P(Alias|Evidence) ∝ P(Alias|Activities) * P(Alias|Truthfulness)
"""
final_results = {}
# We can assume that whomever is Mr. Green is lying
# So low statement match with highest likelihood path → higher probability of being Mr. Green
# TODO: Iterate through each suspect and calculate posterior probabilities
# TODO: Retrieve decision tree probabilities for the current suspect
# TODO: Retrieve path agreement score from the HMM results
# TODO: For each alias, combine decision tree and HMM evidence
# TODO: Normalize posteriors
return final_results
# Call combine_evidence_bayesian to get final probabilities for each suspect being each alias
final_results = combine_evidence_bayesian(aliases, decision_tree_results, movement_results)
# Print Results
for suspect, results in final_results.items():
print(f"{suspect}:")
for alias, prob in results.items():
print(f" {alias}: {prob:.3f}")
Task 03-2: Expected Results (1 pt.)¶
Sophia Noonan:
Colonel Mustard: 0.000
Miss Scarlet: 0.941
Mr. Green: 0.000
Mrs. Peacock: 0.000
Mrs. White: 0.000
Professor Plum: 0.059
Tom Lohman:
Colonel Mustard: 0.500
Miss Scarlet: 0.000
Mr. Green: 0.000
Mrs. Peacock: 0.500
Mrs. White: 0.000
Professor Plum: 0.000
Jack Mangione:
Colonel Mustard: 0.000
Miss Scarlet: 0.000
Mr. Green: 0.000
Mrs. Peacock: 0.000
Mrs. White: 0.000
Professor Plum: 1.000
Professor Bill:
Colonel Mustard: 0.000
Miss Scarlet: 0.000
Mr. Green: 0.000
Mrs. Peacock: 1.000
Mrs. White: 0.000
Professor Plum: 0.000
Cesar Cervera:
Colonel Mustard: 0.000
Miss Scarlet: 0.000
Mr. Green: 0.886
Mrs. Peacock: 0.000
Mrs. White: 0.038
Professor Plum: 0.076
Olivia Zino:
Colonel Mustard: 0.000
Miss Scarlet: 0.200
Mr.

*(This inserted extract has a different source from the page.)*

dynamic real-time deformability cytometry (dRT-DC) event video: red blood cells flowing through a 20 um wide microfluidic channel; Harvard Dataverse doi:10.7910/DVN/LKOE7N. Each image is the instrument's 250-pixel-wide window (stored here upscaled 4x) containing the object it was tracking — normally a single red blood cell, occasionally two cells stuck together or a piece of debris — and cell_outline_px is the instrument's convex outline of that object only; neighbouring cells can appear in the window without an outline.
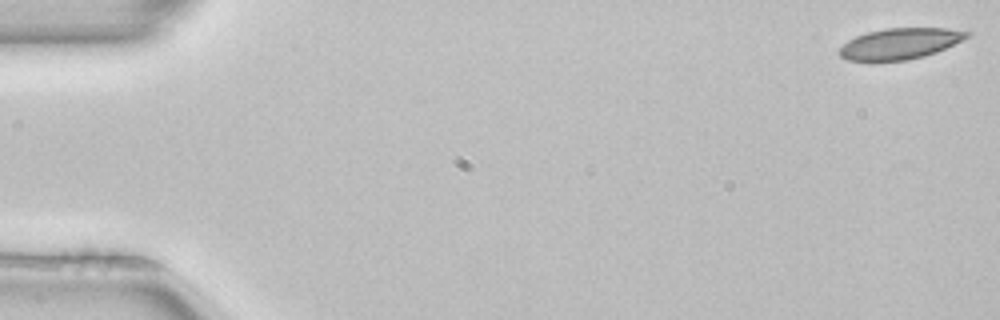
{"species": "common noctule bat (a hibernating species)", "species_latin": "Nyctalus noctula", "temperature_condition": "room temperature", "stored_images_in_passage": 52, "camera_frame_rate_fps": 3000, "um_per_image_px": 0.085, "animal": {"sex": "female", "body_mass_g": 22.7, "forearm_length_mm": 54.2}, "frame": {"image": 1, "passage_image": 1, "time_ms": 0.0, "image_size_px": [1000, 320], "cell_outline_px": [[972, 32], [968, 36], [936, 52], [924, 56], [908, 60], [848, 60], [840, 56], [840, 48], [848, 40], [856, 36], [868, 32], [884, 28], [948, 28]], "centroid_in_image_um": [76.5, 3.69], "position_along_channel_um": 8.5, "area_um2": 22.6}}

Green: 0.000
Mrs. Peacock: 0.000
Mrs. White: 0.800
Professor Plum: 0.000
Final Story Progression: Success!!¶
We did it, it seems extremely likely that Cesar Cervera is Mr. Green! You quickly call up Detective Caulfield and explain your findings. He laughs at you. It seems that a purely statistical analysis isn't going to be enough for the authorities to make a warrant. You pour yourself another drink and start brainstorming other ways to find more conclusive evidence.